This situation can only create antagonism between the laboring and possessing—or idle—classes. This struggle ignites and hatred strikes its blows. Society only grants me three means of existing: work, begging, and theft. Work, far from repelling me, pleases me. People can’t do without work. What disgusts me is sweating blood and water for the alms that are called a salary and to create the wealth I would be deprived of. In other words, it disgusts me to participate in the prostitution of work. Begging is degradation, the negation of one’s dignity. Everyone has a right to life’s banquet.
The right to live can’t be begged for—it is taken.
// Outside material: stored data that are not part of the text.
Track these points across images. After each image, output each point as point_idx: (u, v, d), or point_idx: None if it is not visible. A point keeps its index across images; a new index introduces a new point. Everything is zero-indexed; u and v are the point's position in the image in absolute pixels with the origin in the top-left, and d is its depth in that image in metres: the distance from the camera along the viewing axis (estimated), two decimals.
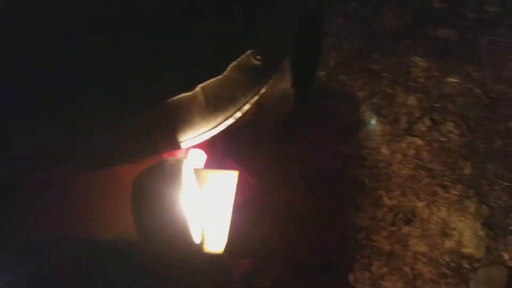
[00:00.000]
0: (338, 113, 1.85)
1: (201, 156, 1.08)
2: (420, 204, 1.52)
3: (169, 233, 0.70)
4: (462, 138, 1.69)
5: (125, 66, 0.68)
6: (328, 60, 2.07)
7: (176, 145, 0.73)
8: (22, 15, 0.69)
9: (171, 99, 0.67)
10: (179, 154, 0.95)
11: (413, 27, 2.19)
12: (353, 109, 1.86)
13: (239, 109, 0.76)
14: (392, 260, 1.42)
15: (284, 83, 1.34)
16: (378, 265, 1.42)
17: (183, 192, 0.72)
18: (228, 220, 0.87)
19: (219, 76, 0.71)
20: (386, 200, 1.55)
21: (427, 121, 1.76)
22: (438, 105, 1.83)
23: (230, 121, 0.76)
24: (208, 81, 0.69)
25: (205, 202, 0.87)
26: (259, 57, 0.76)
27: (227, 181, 0.91)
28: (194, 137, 0.73)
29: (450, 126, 1.73)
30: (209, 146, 1.13)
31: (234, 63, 0.72)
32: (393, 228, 1.49)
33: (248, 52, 0.75)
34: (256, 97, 0.78)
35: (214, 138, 1.10)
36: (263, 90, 0.81)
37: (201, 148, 1.10)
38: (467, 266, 1.37)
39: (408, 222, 1.49)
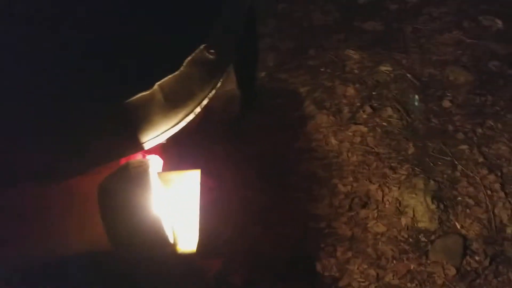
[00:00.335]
0: (284, 109, 1.88)
1: (157, 161, 1.05)
2: (372, 187, 1.58)
3: (144, 235, 0.68)
4: (402, 121, 1.78)
5: (79, 69, 0.65)
6: (267, 61, 2.11)
7: (139, 147, 0.70)
8: None
9: (130, 100, 0.65)
10: (138, 157, 0.92)
11: (342, 23, 2.29)
12: (298, 105, 1.89)
13: (198, 104, 0.74)
14: (355, 244, 1.46)
15: (229, 84, 1.34)
16: (342, 250, 1.45)
17: (152, 193, 0.69)
18: (197, 218, 0.85)
19: (176, 72, 0.70)
20: (341, 188, 1.60)
21: (367, 109, 1.83)
22: (375, 93, 1.91)
23: (191, 116, 0.75)
24: (165, 78, 0.68)
25: (171, 203, 0.84)
26: (212, 51, 0.75)
27: (190, 180, 0.90)
28: (157, 136, 0.71)
29: (389, 111, 1.82)
30: (163, 152, 1.11)
31: (189, 58, 0.71)
32: (351, 213, 1.53)
33: (201, 46, 0.74)
34: (213, 92, 0.78)
35: (165, 145, 1.08)
36: (219, 84, 0.81)
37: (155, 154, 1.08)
38: (424, 239, 1.44)
39: (364, 205, 1.54)
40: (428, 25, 2.20)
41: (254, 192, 1.56)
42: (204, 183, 1.40)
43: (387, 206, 1.53)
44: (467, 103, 1.81)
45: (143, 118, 0.67)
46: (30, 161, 0.64)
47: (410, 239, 1.45)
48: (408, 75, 1.97)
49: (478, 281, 1.33)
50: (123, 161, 0.80)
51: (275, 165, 1.67)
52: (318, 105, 1.88)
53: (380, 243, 1.45)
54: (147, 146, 0.71)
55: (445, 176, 1.58)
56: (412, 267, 1.38)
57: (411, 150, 1.68)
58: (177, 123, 0.73)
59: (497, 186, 1.53)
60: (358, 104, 1.87)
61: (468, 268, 1.36)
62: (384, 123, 1.78)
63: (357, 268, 1.40)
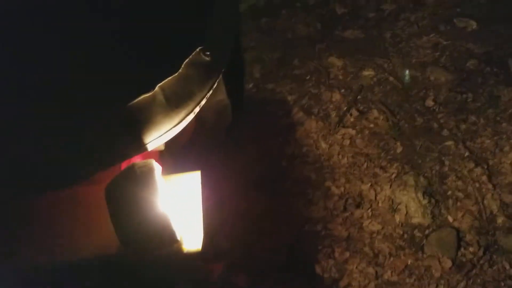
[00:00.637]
0: (274, 117, 1.92)
1: (157, 166, 1.07)
2: (365, 187, 1.61)
3: (152, 231, 0.69)
4: (388, 122, 1.83)
5: (81, 74, 0.67)
6: (253, 73, 2.15)
7: (142, 147, 0.72)
8: None
9: (132, 102, 0.67)
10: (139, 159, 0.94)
11: (323, 33, 2.35)
12: (287, 112, 1.93)
13: (198, 104, 0.77)
14: (352, 244, 1.48)
15: (220, 94, 1.37)
16: (339, 251, 1.47)
17: (158, 191, 0.71)
18: (201, 218, 0.87)
19: (175, 74, 0.72)
20: (334, 190, 1.63)
21: (354, 112, 1.88)
22: (360, 96, 1.96)
23: (191, 116, 0.77)
24: (166, 80, 0.70)
25: (174, 203, 0.86)
26: (208, 53, 0.78)
27: (191, 182, 0.92)
28: (159, 136, 0.73)
29: (375, 113, 1.87)
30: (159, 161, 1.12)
31: (187, 60, 0.74)
32: (346, 214, 1.56)
33: (198, 49, 0.77)
34: (210, 92, 0.81)
35: (162, 154, 1.09)
36: (215, 85, 0.84)
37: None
38: (419, 234, 1.47)
39: (358, 205, 1.57)
40: (405, 30, 2.27)
41: (249, 200, 1.58)
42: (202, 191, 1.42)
43: (380, 204, 1.56)
44: (449, 101, 1.86)
45: (146, 119, 0.69)
46: (36, 168, 0.65)
47: (405, 235, 1.48)
48: (391, 78, 2.02)
49: (474, 271, 1.36)
50: (125, 164, 0.82)
51: (268, 172, 1.70)
52: (306, 111, 1.92)
53: (376, 241, 1.48)
54: (150, 147, 0.73)
55: (433, 172, 1.62)
56: (409, 262, 1.41)
57: (399, 149, 1.72)
58: (179, 123, 0.75)
59: (484, 178, 1.58)
60: (345, 108, 1.91)
61: (464, 260, 1.39)
62: (371, 125, 1.82)
63: (356, 268, 1.42)
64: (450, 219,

Theft is restitution, repossession. Instead of being cloistered in a factory, which is like being in a prison colony, rather than begging for what I have the right to, I prefer to rebel and relentlessly combat my enemies by making war on the rich, by attacking their possessions. Of course, I’m sure that you would have preferred that I submit to your laws. As a docile and weak worker, I would have created wealth in exchange for a miserable salary, and when my body was worn out and my brain dulled, I would die in some corner. Then, you would call me an “honest worker,” instead of a “cynical bandit.” Using flattery, you would award me a medal of work. Priests promise paradise to their dupes; being less abstract, you offer them pieces of paper instead.
Thank you so much sir, for so much kindness, so much gratitude. I prefer to be a cynic aware of my rights than an automaton.
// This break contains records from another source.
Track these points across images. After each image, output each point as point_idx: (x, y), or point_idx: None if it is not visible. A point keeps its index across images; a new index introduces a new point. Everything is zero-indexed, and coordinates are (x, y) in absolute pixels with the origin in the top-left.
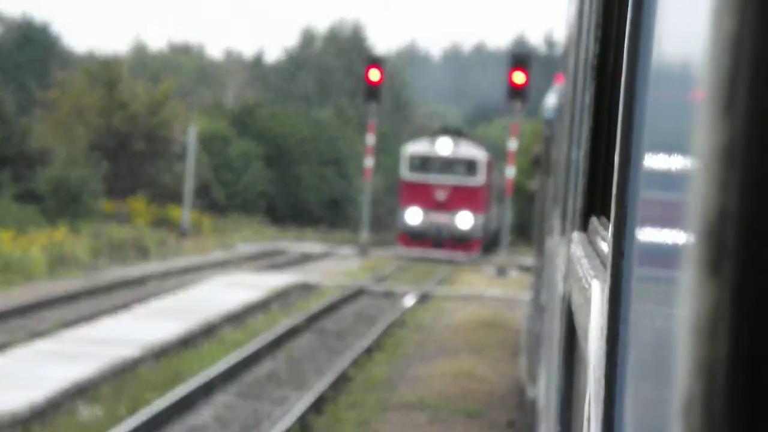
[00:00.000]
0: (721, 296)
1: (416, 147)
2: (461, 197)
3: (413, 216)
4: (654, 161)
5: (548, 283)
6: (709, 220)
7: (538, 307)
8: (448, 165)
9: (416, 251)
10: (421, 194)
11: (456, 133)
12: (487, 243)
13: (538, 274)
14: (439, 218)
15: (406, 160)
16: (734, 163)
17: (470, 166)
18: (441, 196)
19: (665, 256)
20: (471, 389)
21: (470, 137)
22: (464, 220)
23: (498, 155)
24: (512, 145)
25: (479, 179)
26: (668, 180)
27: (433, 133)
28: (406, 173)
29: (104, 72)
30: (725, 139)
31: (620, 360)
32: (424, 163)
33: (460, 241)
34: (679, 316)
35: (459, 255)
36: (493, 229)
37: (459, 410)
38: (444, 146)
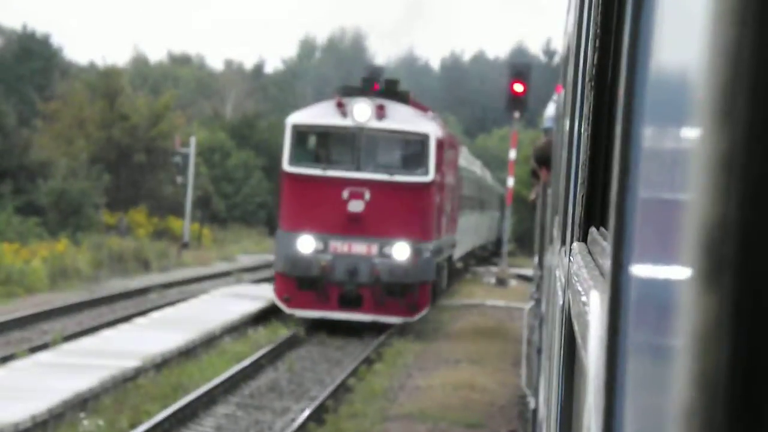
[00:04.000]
0: (721, 307)
1: (308, 115)
2: (393, 209)
3: (302, 247)
4: (653, 171)
5: (548, 293)
6: (708, 230)
7: (539, 317)
8: (368, 148)
9: (310, 312)
10: (317, 205)
11: (386, 91)
12: (441, 287)
13: (538, 284)
14: (352, 249)
15: (290, 139)
16: (733, 173)
17: (410, 149)
18: (355, 207)
19: (665, 266)
20: (471, 399)
21: (412, 98)
22: (399, 251)
23: (498, 165)
24: (511, 154)
25: (426, 173)
26: (668, 190)
27: (342, 90)
28: (290, 165)
29: (105, 83)
30: (724, 148)
31: (619, 371)
32: (322, 144)
33: (392, 292)
34: (678, 327)
35: (391, 318)
36: (456, 260)
37: (459, 421)
38: (360, 112)
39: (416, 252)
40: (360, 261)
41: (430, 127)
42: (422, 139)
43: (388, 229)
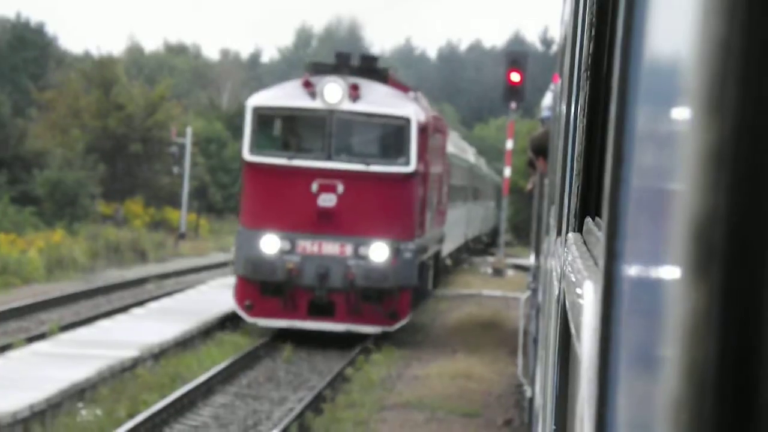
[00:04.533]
0: (709, 298)
1: (271, 96)
2: (370, 204)
3: (266, 247)
4: (647, 162)
5: (544, 284)
6: (698, 221)
7: (535, 307)
8: (340, 134)
9: (275, 321)
10: (282, 199)
11: (361, 69)
12: (426, 290)
13: (535, 274)
14: (323, 250)
15: (251, 124)
16: (723, 164)
17: (388, 134)
18: (326, 201)
19: (657, 257)
20: (468, 389)
21: (392, 76)
22: (376, 252)
23: (495, 156)
24: (508, 144)
25: (407, 163)
26: (661, 181)
27: (312, 68)
28: (251, 154)
29: (100, 73)
30: (714, 139)
31: (612, 361)
32: (288, 130)
33: (368, 297)
34: (668, 317)
35: (367, 327)
36: (445, 256)
37: (456, 410)
38: (331, 93)
39: (396, 252)
40: (332, 263)
41: (410, 109)
42: (402, 124)
43: (364, 227)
As soon as I began following my conscience, I became, without scruples, a thief. I don’t give a damn about your so-called morality that approves respect for property as a virtue while proprietors are in reality the worst thieves. Consider yourselves lucky that this prejudice has become rooted with the ordinary people, as it’s your best gendarme. Considering the law’s force, you have made this prejudice your most solid protector. But be careful—everything in its time. Everything built on trickery and force can be demolished by trickery and force.
The people evolve each day. Understanding these truths, aware of their rights, every pauper, each beggar—meaning all your victims—having armed themselves with a crowbar, would charge your homes and take back their wealth, wealth they created and that you have stolen. Do you think they would be unhappier? I doubt it. If they reflected upon the situation, they would prefer to run the risk instead of fattening you up while they moan in destitution. Prison…the penal colony…the scaffold! is what one would say. But what are these perspectives compared to a life of being a moron with unlimited suffering….Even the gendarme and the police, your valets who, for the bones you give them to gnaw on, sometimes find death in the struggle they undertake against your enemies.
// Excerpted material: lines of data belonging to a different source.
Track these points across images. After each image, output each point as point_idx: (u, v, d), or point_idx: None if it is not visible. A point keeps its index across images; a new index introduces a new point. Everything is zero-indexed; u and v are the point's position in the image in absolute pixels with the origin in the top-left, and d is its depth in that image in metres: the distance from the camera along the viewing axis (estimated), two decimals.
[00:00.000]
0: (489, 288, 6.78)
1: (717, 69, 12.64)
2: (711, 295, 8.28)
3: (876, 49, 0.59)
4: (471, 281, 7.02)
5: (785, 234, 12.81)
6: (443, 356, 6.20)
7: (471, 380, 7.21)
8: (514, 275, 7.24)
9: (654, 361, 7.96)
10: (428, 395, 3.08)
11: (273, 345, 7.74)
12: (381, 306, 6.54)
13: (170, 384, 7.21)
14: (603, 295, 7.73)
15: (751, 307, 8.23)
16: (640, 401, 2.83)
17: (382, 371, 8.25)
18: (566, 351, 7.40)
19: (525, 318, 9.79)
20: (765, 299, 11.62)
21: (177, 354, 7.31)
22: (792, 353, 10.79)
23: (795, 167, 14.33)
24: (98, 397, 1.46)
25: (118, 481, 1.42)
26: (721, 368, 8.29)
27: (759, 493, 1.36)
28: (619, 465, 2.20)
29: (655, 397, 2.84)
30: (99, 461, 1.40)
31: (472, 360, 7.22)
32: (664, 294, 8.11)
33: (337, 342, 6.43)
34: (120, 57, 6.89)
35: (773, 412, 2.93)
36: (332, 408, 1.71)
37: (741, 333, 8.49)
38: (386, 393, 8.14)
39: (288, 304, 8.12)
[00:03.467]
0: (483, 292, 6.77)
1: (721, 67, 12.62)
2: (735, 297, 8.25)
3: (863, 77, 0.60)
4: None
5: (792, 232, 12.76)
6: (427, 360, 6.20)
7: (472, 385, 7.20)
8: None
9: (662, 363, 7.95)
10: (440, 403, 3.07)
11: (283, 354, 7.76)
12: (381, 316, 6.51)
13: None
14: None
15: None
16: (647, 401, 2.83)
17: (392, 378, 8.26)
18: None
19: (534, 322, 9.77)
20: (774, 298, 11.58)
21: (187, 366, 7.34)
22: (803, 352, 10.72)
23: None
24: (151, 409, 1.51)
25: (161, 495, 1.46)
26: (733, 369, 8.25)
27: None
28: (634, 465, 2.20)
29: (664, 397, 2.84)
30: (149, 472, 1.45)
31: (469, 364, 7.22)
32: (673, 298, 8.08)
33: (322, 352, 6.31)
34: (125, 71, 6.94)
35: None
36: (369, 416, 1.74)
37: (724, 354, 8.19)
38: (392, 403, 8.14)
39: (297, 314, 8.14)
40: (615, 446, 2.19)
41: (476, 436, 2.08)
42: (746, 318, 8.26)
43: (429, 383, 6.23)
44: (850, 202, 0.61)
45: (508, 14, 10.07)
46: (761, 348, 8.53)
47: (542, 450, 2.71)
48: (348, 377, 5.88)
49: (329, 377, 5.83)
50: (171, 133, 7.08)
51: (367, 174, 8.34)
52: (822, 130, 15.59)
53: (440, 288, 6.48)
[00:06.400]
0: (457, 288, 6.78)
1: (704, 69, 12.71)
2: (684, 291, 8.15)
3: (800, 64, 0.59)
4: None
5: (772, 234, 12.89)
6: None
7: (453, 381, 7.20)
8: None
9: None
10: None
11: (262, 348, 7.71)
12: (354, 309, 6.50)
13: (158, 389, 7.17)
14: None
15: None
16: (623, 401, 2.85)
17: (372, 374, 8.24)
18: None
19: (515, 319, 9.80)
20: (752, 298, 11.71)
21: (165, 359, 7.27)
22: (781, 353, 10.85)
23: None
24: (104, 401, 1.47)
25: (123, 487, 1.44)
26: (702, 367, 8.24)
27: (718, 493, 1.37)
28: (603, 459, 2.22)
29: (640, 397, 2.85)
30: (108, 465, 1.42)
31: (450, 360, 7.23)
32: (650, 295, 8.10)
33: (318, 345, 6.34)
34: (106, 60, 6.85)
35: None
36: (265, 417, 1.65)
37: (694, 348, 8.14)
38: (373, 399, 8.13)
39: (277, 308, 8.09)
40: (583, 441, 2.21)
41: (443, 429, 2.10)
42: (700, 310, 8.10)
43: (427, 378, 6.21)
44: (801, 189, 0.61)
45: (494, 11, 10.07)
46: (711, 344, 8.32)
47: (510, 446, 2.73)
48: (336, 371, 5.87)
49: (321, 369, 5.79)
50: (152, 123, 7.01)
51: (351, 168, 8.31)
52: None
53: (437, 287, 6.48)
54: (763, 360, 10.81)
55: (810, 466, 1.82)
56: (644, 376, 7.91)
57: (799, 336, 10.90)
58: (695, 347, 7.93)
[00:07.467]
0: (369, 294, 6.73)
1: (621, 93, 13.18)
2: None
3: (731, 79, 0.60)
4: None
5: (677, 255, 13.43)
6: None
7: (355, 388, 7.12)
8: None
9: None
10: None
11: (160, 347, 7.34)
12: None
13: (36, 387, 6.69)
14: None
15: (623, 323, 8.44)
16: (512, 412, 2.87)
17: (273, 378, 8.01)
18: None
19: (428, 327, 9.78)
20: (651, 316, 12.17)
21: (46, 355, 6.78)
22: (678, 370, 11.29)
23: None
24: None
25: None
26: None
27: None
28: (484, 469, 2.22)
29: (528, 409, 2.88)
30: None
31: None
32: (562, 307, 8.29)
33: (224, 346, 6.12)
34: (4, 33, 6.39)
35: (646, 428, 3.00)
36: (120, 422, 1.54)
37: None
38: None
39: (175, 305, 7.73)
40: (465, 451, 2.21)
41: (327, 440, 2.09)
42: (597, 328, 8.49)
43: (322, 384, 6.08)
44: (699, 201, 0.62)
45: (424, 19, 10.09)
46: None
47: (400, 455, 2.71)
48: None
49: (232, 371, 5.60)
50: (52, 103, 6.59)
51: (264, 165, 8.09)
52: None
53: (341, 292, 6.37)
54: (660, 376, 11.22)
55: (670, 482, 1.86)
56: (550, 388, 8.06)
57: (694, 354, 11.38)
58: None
Obstinate in your narrow selfishness, you remain skeptical about this vision, don’t you? The people are afraid, you seem to say. We govern by fear and repression; if they scream, we’ll throw them in prison; if they budge, we’ll deport them to a penal colony; if they act, we’ll guillotine them! A bad calculation, sirs, believe me. The punishments you inflict aren’t a remedy against acts of revolt. Repression, far from being a remedy, or even a palliative, only aggravates the problem.
Punishments can only sow the seeds of vengeance and hatred. It’s a fatal cycle. Besides, ever since you’ve been cutting off heads, ever since you’ve been filling up prisons and penal colonies, have you stopped the manifestations of hatred? Answer! Respond! The facts demonstrate your impotence. As for me, I knew full well that my conduct could only lead me to the penal colony or the scaffold.
You must realize that this didn’t prevent my actions. If I stole, it was not a question of gain, but a question of principle, of a right. I preferred to conserve my liberty, my independence, my human dignity to becoming the artisan of my master’s fortune. To be blunt, I preferred to steal than to be stolen from.
In order to destroy an effect, one must destroy the cause. If there’s theft, it’s because there’s abundance on hand famine on the other; because everything belongs to a few. The struggle will only disappear when people will share their joy and their sorrow, their work and their wealth—when all belongs to everyone.
Revolutionary anarchist, I made my Revolution.